# PROBLEM TO SOLVE:
Going line by line through the entries below, count those that contain "vďaka". Give the number by itself.

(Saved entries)
******************************

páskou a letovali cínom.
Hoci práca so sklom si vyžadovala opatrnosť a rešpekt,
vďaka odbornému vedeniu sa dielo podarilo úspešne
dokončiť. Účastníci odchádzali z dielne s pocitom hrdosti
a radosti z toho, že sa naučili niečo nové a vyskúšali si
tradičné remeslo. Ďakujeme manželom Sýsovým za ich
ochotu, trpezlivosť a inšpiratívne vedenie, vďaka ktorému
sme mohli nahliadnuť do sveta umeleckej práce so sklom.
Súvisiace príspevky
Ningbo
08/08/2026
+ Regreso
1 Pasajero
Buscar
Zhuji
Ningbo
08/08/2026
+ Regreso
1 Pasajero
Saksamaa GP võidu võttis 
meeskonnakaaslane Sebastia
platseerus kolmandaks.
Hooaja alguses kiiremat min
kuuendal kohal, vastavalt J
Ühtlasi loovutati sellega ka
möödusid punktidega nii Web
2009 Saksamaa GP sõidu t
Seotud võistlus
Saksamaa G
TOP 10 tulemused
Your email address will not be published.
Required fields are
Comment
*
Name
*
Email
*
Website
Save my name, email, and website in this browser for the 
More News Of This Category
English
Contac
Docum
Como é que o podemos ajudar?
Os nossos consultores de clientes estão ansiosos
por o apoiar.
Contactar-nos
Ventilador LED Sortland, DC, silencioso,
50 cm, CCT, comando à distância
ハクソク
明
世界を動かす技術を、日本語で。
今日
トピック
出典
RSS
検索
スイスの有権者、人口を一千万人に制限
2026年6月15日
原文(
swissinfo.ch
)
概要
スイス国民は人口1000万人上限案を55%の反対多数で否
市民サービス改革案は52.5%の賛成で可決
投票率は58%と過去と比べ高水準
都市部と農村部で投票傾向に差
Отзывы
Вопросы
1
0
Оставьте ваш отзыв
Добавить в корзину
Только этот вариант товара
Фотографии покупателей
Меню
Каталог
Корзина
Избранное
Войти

******************************

# RESPONSE TO THE TASK:
2